The ancient people of present day Britain and France called the festival Samhain (summer's end) gathering mistletoe to keep ghosts away that were believed to return to haunt the living in the dead of the cold and dark winter nights.
The Jewish call their new year Rosh Hashanah and use the occasion to think about all the wrong that they might have done in the past, making resolutions to do better in the future. Special services are held at synagogues and an instrument made from a ram's horn is played. Children get new clothes and new year loaves of bread are baked and fruit eaten to celebrate Spring.
The Muslim calendar based on the moon moves the new year forward by eleven days each year. In Iran the date is March 21 when people put grains of wheat and barley a few weeks ahead and celebrate its growth in memory of Spring. Even in one country like India, the new year is celebrated to this day in different parts, in a variety of ways. The people of West Bengal say it with flowers of every hue and color and women wear yellow to rejoice the end of winter.
In Kerala in southern India, mothers put food, flowers and gifts on a special tray, first blind folding and then leading them to it. In Gujarat, west India new year is always at the end of October to coincide with Deepawali, the festival of lights when the rooftop and gardens of all homes are lit up with little oil lamps in anticipation of the dark nights of the approaching winter months.
In the early years, the Catholic Church looked down upon new year festivities as paganism. However as Christianity spread, the church combined many of its own religious observances with pagan celebrations. Some still observe January one as the feast of Christ's Circumcision.
During the middle ages the church continued to frown upon the new festivities, and January one was declared a holiday by western nations only 400 years ago.

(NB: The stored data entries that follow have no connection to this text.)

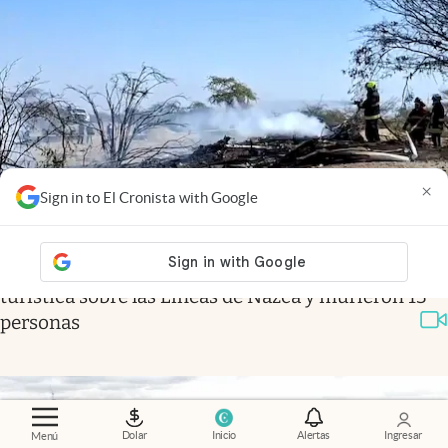
×
Sign in to El Cronista with Google
Video
.
Tragedia en Perú: se estrelló una avioneta
turística sobre las Líneas de Nazca y murieron 13
personas
Dolar
Inicio
Alertas
Ingresar
Menú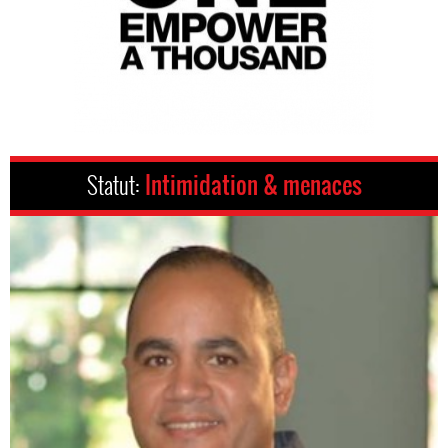
Statut:
Intimidation & menaces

It is no coincidence that December is a month of many holidays, including Deepawali, Christmas, Hanukkah, Kwanzaa, the Chinese, and Vietnamese and western new year celebrations. For this is the time of the winter solstice when the earth and moon are closest to the sun and also a time, it is felt by many to rejoice in full moon rituals. This moment has always been very sacred to man's pagan ancestors when the moon is said to be 30 percent brighter than a normal full moon.
In mixed marriages very often children are fortunate to experience the different ways their parents belonging to different cultures celebrate the holiday month, making them grow up with the happy feeling that there exists more than one way of doing the same thing.